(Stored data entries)
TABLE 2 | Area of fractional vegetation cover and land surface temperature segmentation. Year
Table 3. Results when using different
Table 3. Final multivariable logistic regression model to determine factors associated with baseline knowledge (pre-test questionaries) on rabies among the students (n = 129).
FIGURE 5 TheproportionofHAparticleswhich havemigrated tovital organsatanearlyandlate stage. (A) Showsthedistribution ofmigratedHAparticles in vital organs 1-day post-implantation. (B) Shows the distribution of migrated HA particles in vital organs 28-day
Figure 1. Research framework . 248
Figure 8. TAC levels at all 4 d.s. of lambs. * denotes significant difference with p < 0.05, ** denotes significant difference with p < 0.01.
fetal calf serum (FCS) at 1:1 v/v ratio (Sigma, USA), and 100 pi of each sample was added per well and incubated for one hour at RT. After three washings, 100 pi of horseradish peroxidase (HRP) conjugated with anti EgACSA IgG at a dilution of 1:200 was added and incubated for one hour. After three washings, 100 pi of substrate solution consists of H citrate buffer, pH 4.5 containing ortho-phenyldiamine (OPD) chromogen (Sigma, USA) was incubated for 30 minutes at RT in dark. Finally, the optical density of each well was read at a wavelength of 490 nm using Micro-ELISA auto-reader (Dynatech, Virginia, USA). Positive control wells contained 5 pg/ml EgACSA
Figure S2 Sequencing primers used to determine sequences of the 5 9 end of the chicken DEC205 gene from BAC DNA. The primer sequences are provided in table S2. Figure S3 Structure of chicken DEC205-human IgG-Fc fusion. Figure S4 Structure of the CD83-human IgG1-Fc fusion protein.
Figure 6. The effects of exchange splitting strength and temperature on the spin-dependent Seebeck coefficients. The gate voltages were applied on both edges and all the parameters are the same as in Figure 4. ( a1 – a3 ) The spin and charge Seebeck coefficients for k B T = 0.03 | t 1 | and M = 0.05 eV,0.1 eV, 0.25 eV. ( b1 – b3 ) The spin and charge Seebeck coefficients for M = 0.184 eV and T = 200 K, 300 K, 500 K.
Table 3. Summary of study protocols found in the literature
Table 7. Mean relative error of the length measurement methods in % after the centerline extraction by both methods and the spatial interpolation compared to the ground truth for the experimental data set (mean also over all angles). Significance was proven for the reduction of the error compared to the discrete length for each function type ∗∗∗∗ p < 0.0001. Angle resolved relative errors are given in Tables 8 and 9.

■ **What to do**:
Reproduce exactly the entries above, limited to the lines from the one with "fetal calf serum" through the one with "Table 3. Summary", both included.

■ **Output**:
fetal calf serum (FCS) at 1:1 v/v ratio (Sigma, USA), and 100 pi of each sample was added per well and incubated for one hour at RT. After three washings, 100 pi of horseradish peroxidase (HRP) conjugated with anti EgACSA IgG at a dilution of 1:200 was added and incubated for one hour. After three washings, 100 pi of substrate solution consists of H citrate buffer, pH 4.5 containing ortho-phenyldiamine (OPD) chromogen (Sigma, USA) was incubated for 30 minutes at RT in dark. Finally, the optical density of each well was read at a wavelength of 490 nm using Micro-ELISA auto-reader (Dynatech, Virginia, USA). Positive control wells contained 5 pg/ml EgACSA
Figure S2 Sequencing primers used to determine sequences of the 5 9 end of the chicken DEC205 gene from BAC DNA. The primer sequences are provided in table S2. Figure S3 Structure of chicken DEC205-human IgG-Fc fusion. Figure S4 Structure of the CD83-human IgG1-Fc fusion protein.
Figure 6. The effects of exchange splitting strength and temperature on the spin-dependent Seebeck coefficients. The gate voltages were applied on both edges and all the parameters are the same as in Figure 4. ( a1 – a3 ) The spin and charge Seebeck coefficients for k B T = 0.03 | t 1 | and M = 0.05 eV,0.1 eV, 0.25 eV. ( b1 – b3 ) The spin and charge Seebeck coefficients for M = 0.184 eV and T = 200 K, 300 K, 500 K.
Table 3. Summary of study protocols found in the literature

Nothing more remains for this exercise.